- BRIEF
Nothing but a verbatim copy of the data, minus the images, should be returned.

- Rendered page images
==========

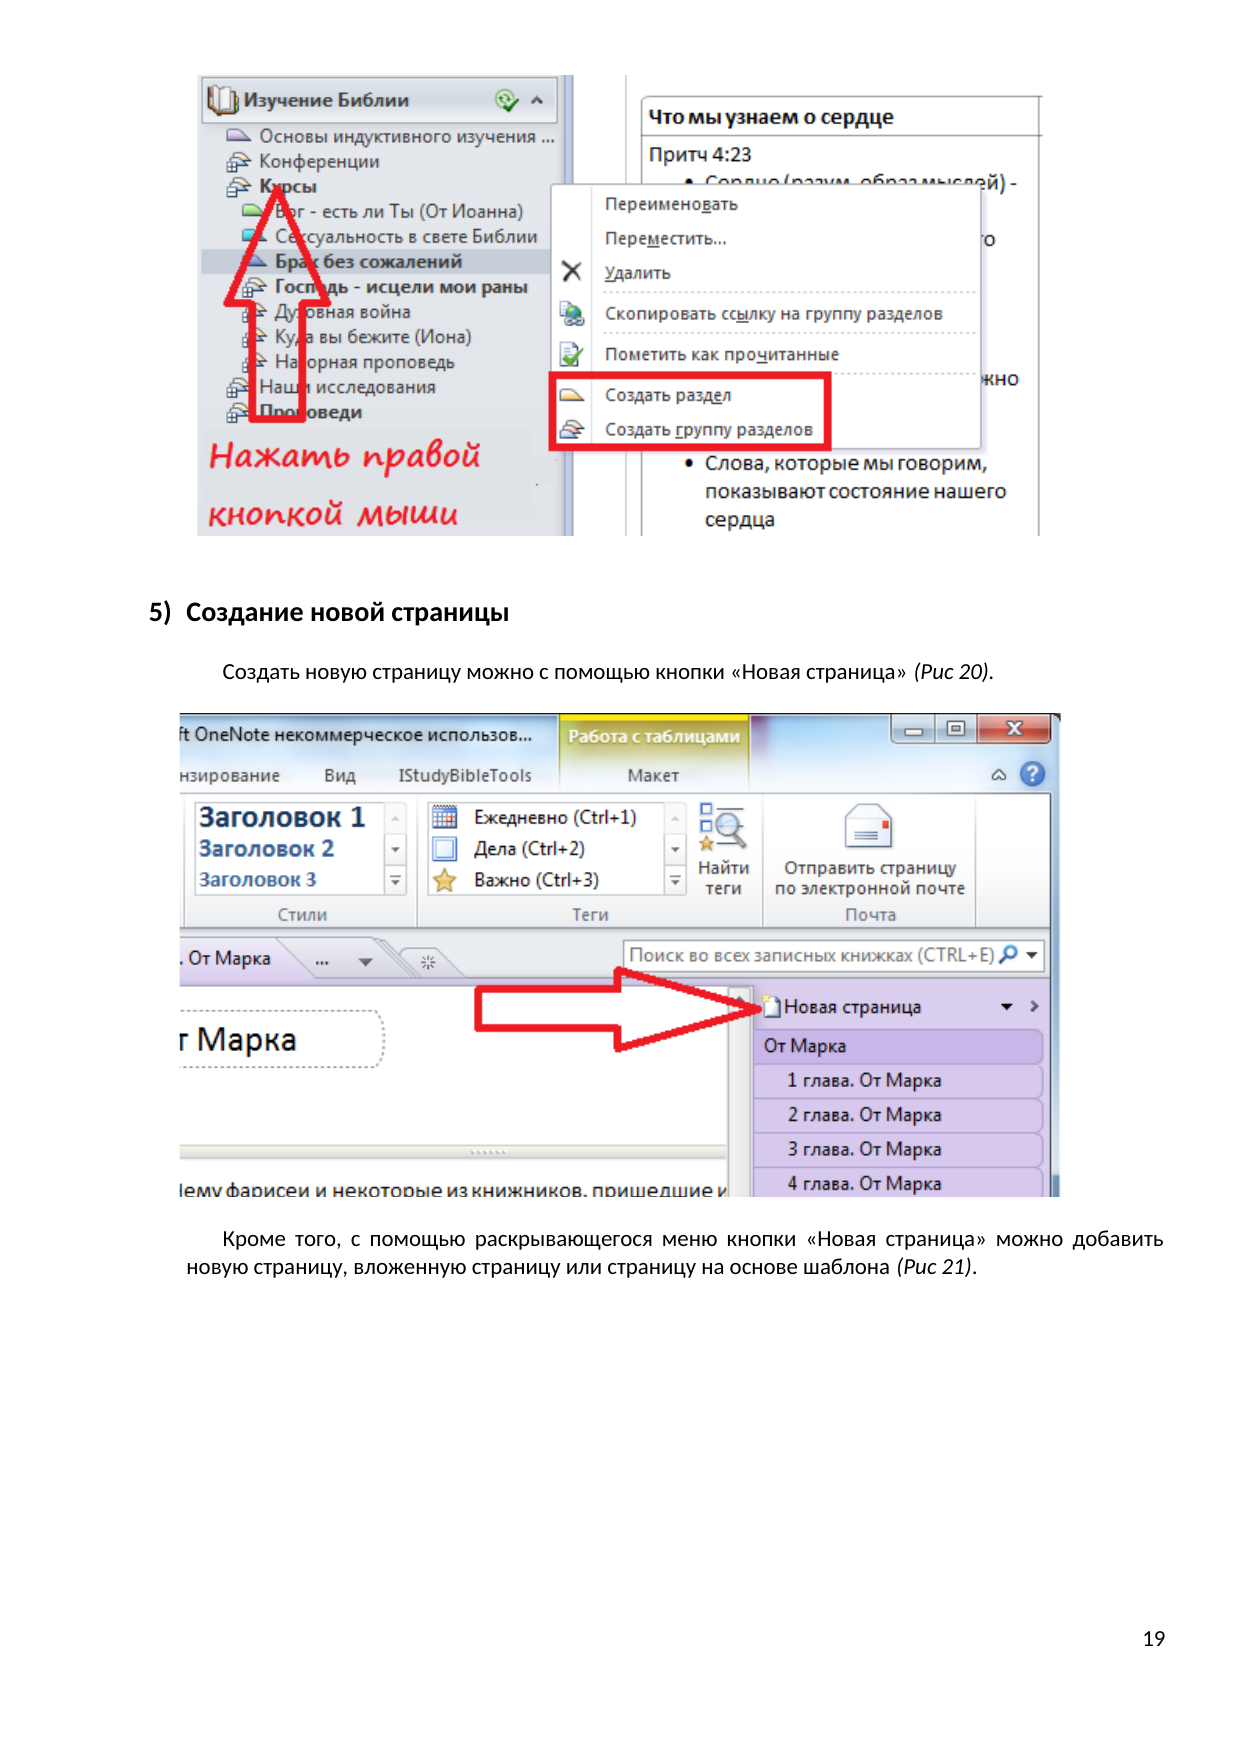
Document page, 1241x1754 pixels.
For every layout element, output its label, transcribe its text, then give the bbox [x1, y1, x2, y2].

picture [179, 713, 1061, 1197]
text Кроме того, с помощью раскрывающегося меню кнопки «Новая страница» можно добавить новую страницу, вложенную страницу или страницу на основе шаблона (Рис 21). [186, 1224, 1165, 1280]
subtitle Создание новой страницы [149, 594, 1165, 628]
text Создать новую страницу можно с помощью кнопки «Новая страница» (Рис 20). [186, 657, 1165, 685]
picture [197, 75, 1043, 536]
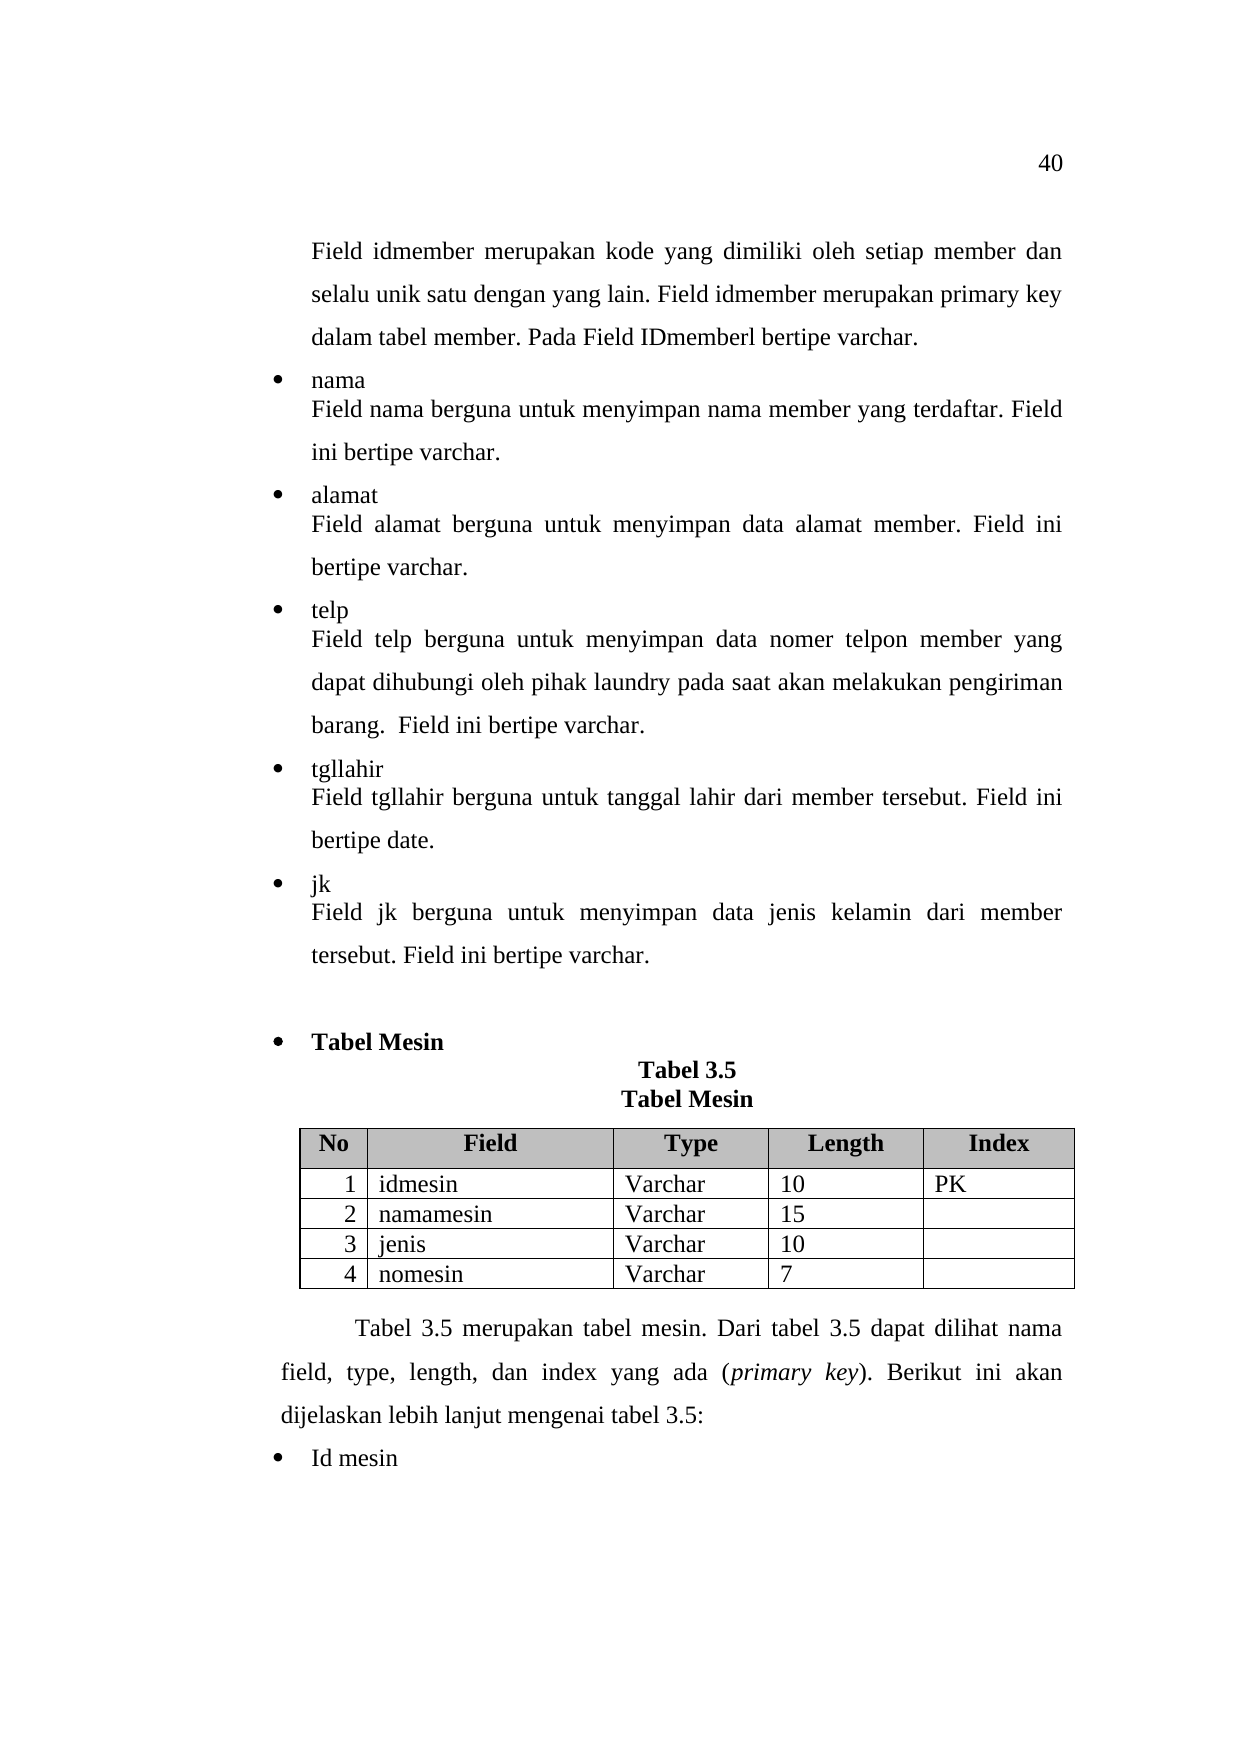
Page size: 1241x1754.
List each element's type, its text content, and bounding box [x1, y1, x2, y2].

==========

- TASK RESPONSE
Document page, 1241x1754 pixels.
For every layout element, output its label, transcribe its text, then give the bbox [x1, y1, x2, y2].

picture [179, 713, 1061, 1197]
text Кроме того, с помощью раскрывающегося меню кнопки «Новая страница» можно добавить новую страницу, вложенную страницу или страницу на основе шаблона (Рис 21). [186, 1224, 1165, 1280]
subtitle Создание новой страницы [149, 594, 1165, 628]
text Создать новую страницу можно с помощью кнопки «Новая страница» (Рис 20). [186, 657, 1165, 685]
picture [197, 75, 1043, 536]
Page size: 1241x1754.
List each element's type, its text content, and bounding box [x1, y1, x2, y2].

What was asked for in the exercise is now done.